What are the new findings?

  • This study measured the staining intensity of anti-PAH antibodies in non-tumoral esophageal biopsies from ESCC cases and controls from a high-risk population in northeastern Iran; it found dramatically higher staining levels in the esophageal epithelium of the cases, even after adjusting for tobacco use.
  • This association of high levels of PAH exposure in the target esophageal epithelium and ESCC risk significantly strengthens the evidence for a causal role for PAH exposure, from tobacco or other sources, in esophageal carcinogenesis.

How might the findings of this study impact clinical practice in the foreseeable future?

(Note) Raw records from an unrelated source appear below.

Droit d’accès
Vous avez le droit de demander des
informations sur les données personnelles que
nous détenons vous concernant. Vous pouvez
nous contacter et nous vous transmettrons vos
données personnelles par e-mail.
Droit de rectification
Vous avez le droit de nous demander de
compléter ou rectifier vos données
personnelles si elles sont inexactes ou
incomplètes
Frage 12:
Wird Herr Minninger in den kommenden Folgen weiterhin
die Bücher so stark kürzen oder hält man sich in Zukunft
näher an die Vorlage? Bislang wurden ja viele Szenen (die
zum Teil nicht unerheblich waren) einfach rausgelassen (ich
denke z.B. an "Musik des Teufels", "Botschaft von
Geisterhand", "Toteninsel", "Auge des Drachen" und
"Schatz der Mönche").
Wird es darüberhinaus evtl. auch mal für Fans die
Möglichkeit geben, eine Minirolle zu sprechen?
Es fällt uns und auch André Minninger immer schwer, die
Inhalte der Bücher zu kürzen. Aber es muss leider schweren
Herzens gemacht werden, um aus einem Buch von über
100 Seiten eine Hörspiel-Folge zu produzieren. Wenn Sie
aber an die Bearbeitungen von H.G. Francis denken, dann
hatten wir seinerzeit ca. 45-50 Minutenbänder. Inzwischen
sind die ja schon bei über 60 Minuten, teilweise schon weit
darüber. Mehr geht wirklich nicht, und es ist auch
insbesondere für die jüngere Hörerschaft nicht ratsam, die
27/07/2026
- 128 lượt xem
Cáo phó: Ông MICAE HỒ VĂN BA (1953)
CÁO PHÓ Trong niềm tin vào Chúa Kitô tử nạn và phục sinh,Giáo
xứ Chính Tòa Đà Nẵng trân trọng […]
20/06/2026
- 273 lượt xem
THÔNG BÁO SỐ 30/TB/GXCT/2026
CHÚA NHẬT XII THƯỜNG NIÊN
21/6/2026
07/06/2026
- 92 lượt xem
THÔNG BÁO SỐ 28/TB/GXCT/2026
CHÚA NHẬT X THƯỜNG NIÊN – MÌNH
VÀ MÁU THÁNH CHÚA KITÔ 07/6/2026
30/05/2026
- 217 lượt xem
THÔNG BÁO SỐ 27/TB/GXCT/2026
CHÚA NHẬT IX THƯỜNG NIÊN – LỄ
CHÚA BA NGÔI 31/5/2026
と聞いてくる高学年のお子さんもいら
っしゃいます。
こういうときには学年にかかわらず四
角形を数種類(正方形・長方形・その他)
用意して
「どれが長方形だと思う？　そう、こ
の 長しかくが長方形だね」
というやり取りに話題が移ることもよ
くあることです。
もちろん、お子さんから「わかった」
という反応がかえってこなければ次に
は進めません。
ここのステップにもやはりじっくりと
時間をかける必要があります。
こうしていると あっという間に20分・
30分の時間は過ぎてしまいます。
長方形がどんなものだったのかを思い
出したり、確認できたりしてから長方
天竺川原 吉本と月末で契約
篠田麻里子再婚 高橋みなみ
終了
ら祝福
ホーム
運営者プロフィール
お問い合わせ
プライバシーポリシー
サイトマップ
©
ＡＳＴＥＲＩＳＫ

  • If PAH exposure, from any source, is an important causal factor for ESCC, interventions can target this exposure to reduce the risk of this disease, especially in high-risk populations.

Acknowledgments

None

FUNDING

This work was supported by intramural funds from the three participating institutions: the Digestive Disease Research Center of Tehran University of Medical Sciences; the National Cancer Institute at the National Institutes of Health; and the International Agency for Research on Cancer.

Abbreviations

1-OHPG
1-hydroxypyrene glucuronide
95% CI
95% confidence interval
B[a]P
benzo[a]pyrene
BPDE
benzo[a]pyrene diol epoxide
DAB
3,3′-diaminobenzadine
DDRC
Digestive Disease Research Center
ESCC
esophageal squamous cell carcinoma
GI
gastrointestinal
IARC
International Agency for Research on Cancer
IHC
immunohistochemistry
NCI
U.S. National Cancer Institute
OR
odds ratio
PAH
polycyclic aromatic hydrocarbon
TMA
tissue microarray

Footnotes

COMPETING INTERESTS

None

LICENSE FOR PUBLICATION

The Corresponding Author has the right to grant on behalf of all authors and does grant on behalf of all authors, an exclusive license (or non exclusive for government employees) on a worldwide basis to the BMJ Publishing Group Ltd and its Licensees to permit this article (if accepted) to be published in Gut editions and any other BMJPGL products to exploit all subsidiary rights, as set out in our license.

ETHICS COMMITTEE APPROVAL

The Golestan Case-Control study was reviewed and approved by the Institutional Review Boards of the Digestive Disease Research Center (DDRC) of Tehran University of Medical Sciences, and the US National Cancer Institute. Both cases and controls gave written informed consent for the interview and all endoscopic and biopsy procedures.

AUTHORS’ CONTRIBUTIONS

All authors contributed to the conception and design of the study. BA-A, FK, SMH, PH, MS, CCA, and SMD participated in data collection and assembly. BA-A, FK, and CCA analyzed the data. All authors contributed to data interpretation and the writing of the manuscript.